Another interesting fact about Myanmar that you could find is the tradition of making and smocking cheroots. Cheroots here is quite different from those of western cigars as it is not made of tobacco but kind of leaves that called thanal-phet, sometimes even corn husk and silk like in some villages in Bagan. Burmese cheroots size is varied from a size of a cigarette, a cigar or sometime huge like a stick that can be a feet long. Some kinds of dried wood can be also added to the ingredient and honey or something sweet also coasted on the cheroot for flavor.

smocking cheroot in myanmar

8th fun facts about Myanmar: the tradition of making and smocking cheroots

8. Most people chew betel leaves

Chewing betel leaves is a prevalent tradition in Myanmar, particularly among the elderly population, and is more commonly observed in rural areas. The telltale sign of this practice is the reddish stains visible on people's mouths.

To prepare betel leaves, they are coated with quicklime and wrapped around areca nut, along with some tobacco and a piece of bitter bark.
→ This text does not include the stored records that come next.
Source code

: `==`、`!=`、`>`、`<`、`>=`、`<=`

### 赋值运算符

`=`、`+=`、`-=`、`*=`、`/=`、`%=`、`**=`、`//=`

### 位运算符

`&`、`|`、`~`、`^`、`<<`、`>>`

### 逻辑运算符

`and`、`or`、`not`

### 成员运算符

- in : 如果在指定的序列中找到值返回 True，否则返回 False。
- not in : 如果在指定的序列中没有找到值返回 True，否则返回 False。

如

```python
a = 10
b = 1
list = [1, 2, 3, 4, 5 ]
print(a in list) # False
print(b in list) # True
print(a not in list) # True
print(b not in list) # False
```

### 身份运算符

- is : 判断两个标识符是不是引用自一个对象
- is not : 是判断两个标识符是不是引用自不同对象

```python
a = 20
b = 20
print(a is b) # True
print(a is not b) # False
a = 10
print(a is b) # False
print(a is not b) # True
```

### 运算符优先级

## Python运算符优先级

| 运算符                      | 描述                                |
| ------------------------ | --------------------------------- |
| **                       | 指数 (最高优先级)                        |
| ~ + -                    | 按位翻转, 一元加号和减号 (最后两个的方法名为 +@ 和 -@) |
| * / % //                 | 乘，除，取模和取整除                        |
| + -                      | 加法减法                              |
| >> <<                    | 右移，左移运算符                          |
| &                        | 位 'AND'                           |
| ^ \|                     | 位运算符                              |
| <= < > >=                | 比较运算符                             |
The mixture is then chewed to extract its juice, which has a pungent taste and contains a stimulant that can be addictive, much like smoking. When chewing betel leaves, people usually swallow only a small amount of the juice, as excessive consumption can cause dizziness. As a result, light brown stains, which may resemble blood, can often be seen on the streets from the liquid that people spit out after chewing.
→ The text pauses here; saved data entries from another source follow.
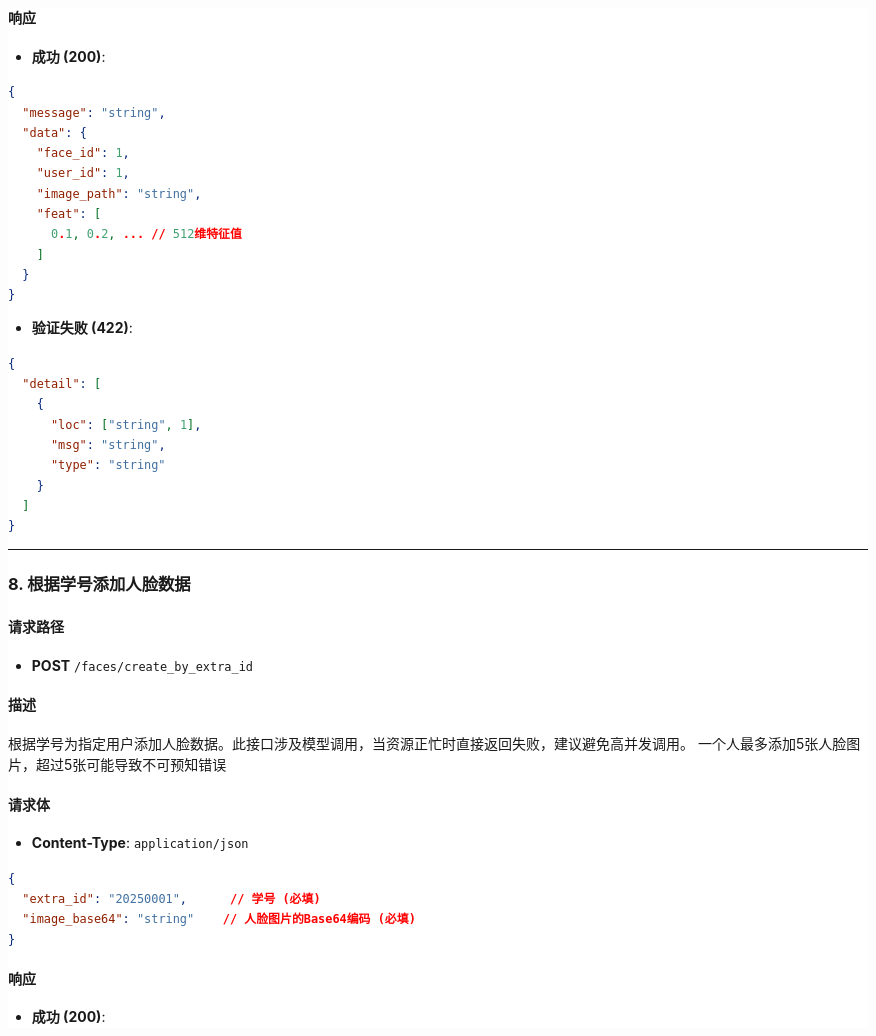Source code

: #### 响应

- **成功 (200)**:

```json
{
  "message": "string",
  "data": {
    "face_id": 1,
    "user_id": 1,
    "image_path": "string",
    "feat": [
      0.1, 0.2, ... // 512维特征值
    ]
  }
}
```

- **验证失败 (422)**:

```json
{
  "detail": [
    {
      "loc": ["string", 1],
      "msg": "string",
      "type": "string"
    }
  ]
}
```

---

### 8. 根据学号添加人脸数据

#### 请求路径
- **POST** `/faces/create_by_extra_id`

#### 描述
根据学号为指定用户添加人脸数据。此接口涉及模型调用，当资源正忙时直接返回失败，建议避免高并发调用。
一个人最多添加5张人脸图片，超过5张可能导致不可预知错误

#### 请求体
- **Content-Type**: `application/json`

```json
{
  "extra_id": "20250001",      // 学号 (必填)
  "image_base64": "string"    // 人脸图片的Base64编码 (必填)
}
```

#### 响应
- **成功 (200)**:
Chewing betel nut is believed to kill bacterium, bringing fresh breath and beautiful color on the chewer’s lips. A bite of betel nut can bring the effect as you drink several cups of coffee or alcohol at one time. Try it once to know how it is if you dare!

9. Myanmar Time Zone is UTC +6.30

While the other countries in the mainland of Southeast Asia apply the time zone UTC +7 Myanmar, as it is always unique, apply the time zone UTC +6.30, perhaps to differentiate it from the others. So, remember to adjust your watch when you travel to Myanmar from neighboring countries.

10.  Myanmar has finest rubies in the World

Said to be the rarest and most valuable member among the corundum family found around the World, Burmese rubies are considered the best for their color which range from pink red to a vivid pigeon blood, somewhat similar to red traffic light, which is regarded as the finest color for ruby.

The source of top quality Burmese rubies is the Mogok in northern Myanmar. This place is known as the World’s premier source of rubies for centuries. Another place is Mong Hsu which located about 250km east of Mandalay.

Rubies from Mogok is said to have the highest level of purity and saturation that provide wonderful red glow when viewed in natural light. Stones over 1 carat are extremely rare and has the highest prices in the gemstone world. The most famous of them all, the ‘Graff Ruby’ ring, set a new world record when it was sold at the price of USD 8.6 million at a Sotheby’s auction in 2015.

Myanmar is a captivating and multifaceted country that offers a range of interesting facts to discover. Despite having undergone significant transformations over the centuries, its rich history has endured and continues to shape the country as it develops rapidly today. The 10 fun facts discussed here only provide a glimpse into the vibrancy and uniqueness of Myanmar.We hope by learning a little more about Myanmar, you have gained an appreciation for it as much as we do.